What you are asked to do » Leave out the pictures and repeat the data exactly.

Information provided »
+---+

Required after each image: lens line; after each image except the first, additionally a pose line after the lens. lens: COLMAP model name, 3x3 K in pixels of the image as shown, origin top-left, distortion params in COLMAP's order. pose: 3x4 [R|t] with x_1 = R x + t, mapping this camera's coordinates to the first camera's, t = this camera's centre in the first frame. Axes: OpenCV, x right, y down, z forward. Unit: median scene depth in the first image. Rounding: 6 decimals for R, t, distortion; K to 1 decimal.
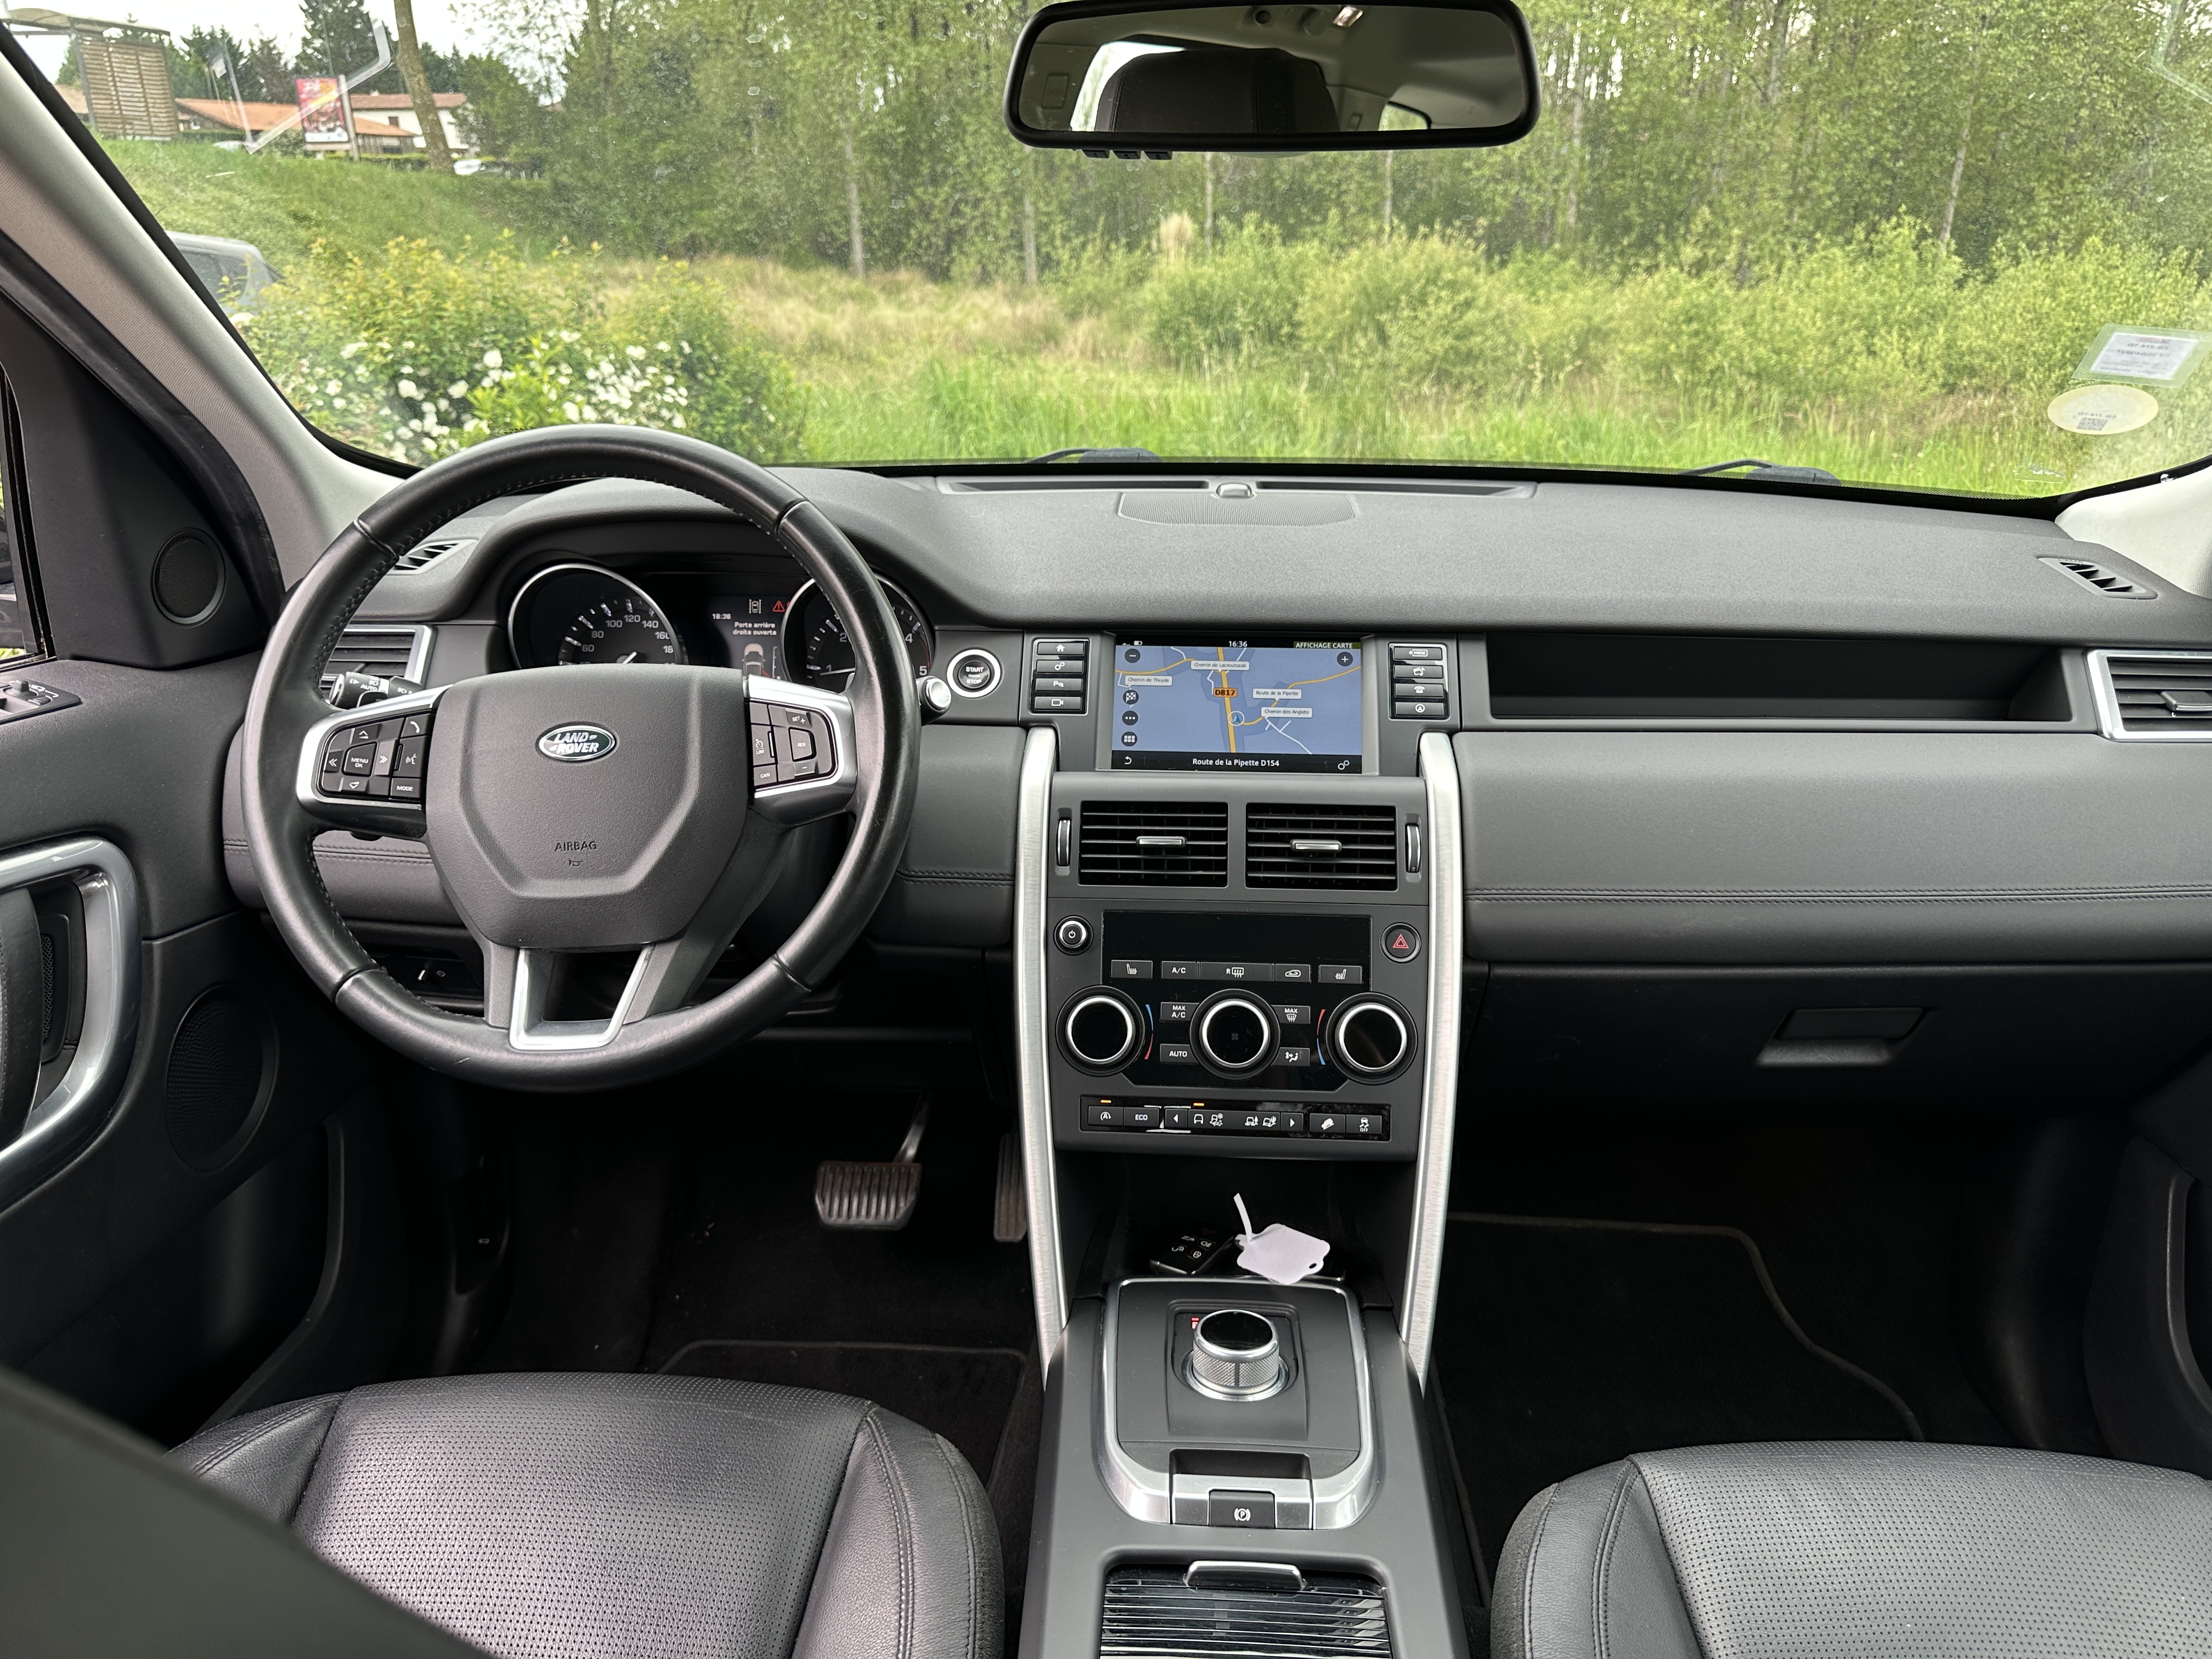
lens RADIAL K [[1676.2, 0, 1105.4], [0, 1676.2, 766.4], [0, 0, 1]] dist [0.092345, -0.110095]
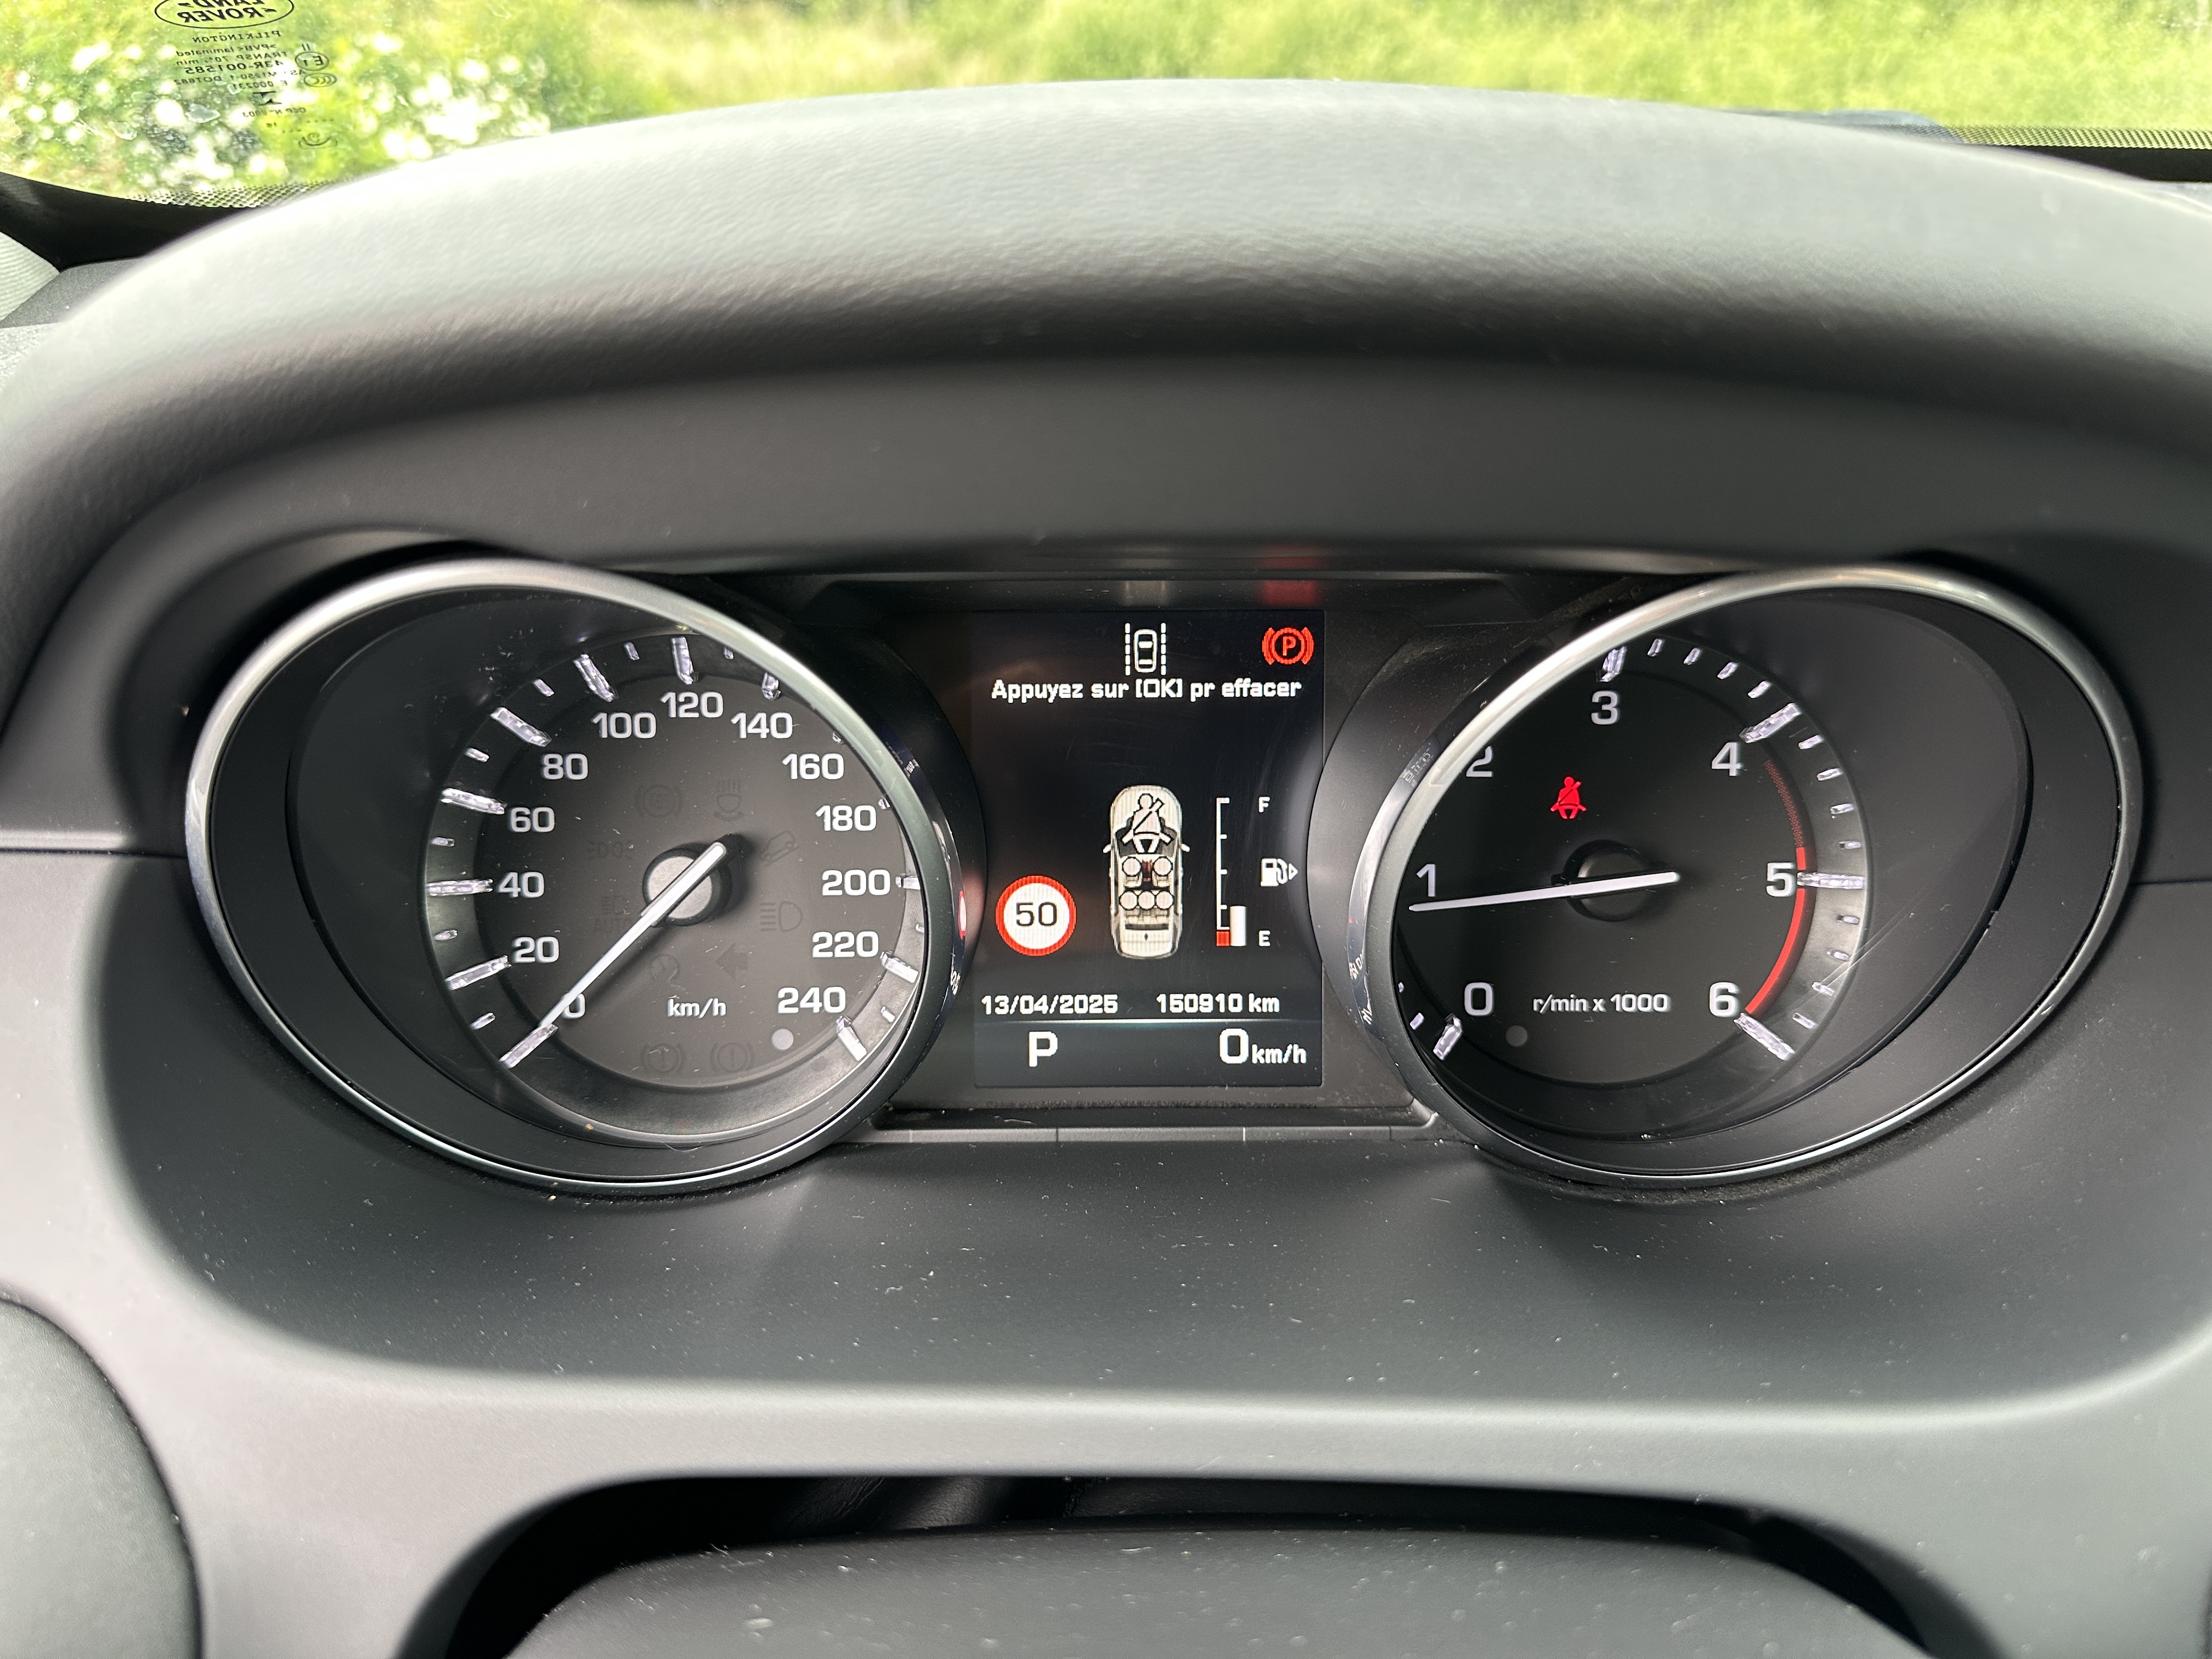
lens RADIAL K [[1666.4, 0, 1106.0], [0, 1666.4, 829.5], [0, 0, 1]] dist [-0.003206, 0.000262]
pose [[0.996864, -0.022991, 0.075727, -0.061832], [0.010143, 0.986098, 0.165858, -0.029044], [-0.078487, -0.164569, 0.983238, 0.192619]]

+---+

Problem solution »
Required after each image: lens line; after each image except the first, additionally a pose line after the lens. lens: COLMAP model name, 3x3 K in pixels of the image as shown, origin top-left, distortion params in COLMAP's order. pose: 3x4 [R|t] with x_1 = R x + t, mapping this camera's coordinates to the first camera's, t = this camera's centre in the first frame. Axes: OpenCV, x right, y down, z forward. Unit: median scene depth in the first image. Rounding: 6 decimals for R, t, distortion; K to 1 decimal.
lens RADIAL K [[1676.2, 0, 1105.4], [0, 1676.2, 766.4], [0, 0, 1]] dist [0.092345, -0.110095]
lens RADIAL K [[1666.4, 0, 1106.0], [0, 1666.4, 829.5], [0, 0, 1]] dist [-0.003206, 0.000262]
pose [[0.996864, -0.022991, 0.075727, -0.061832], [0.010143, 0.986098, 0.165858, -0.029044], [-0.078487, -0.164569, 0.983238, 0.192619]]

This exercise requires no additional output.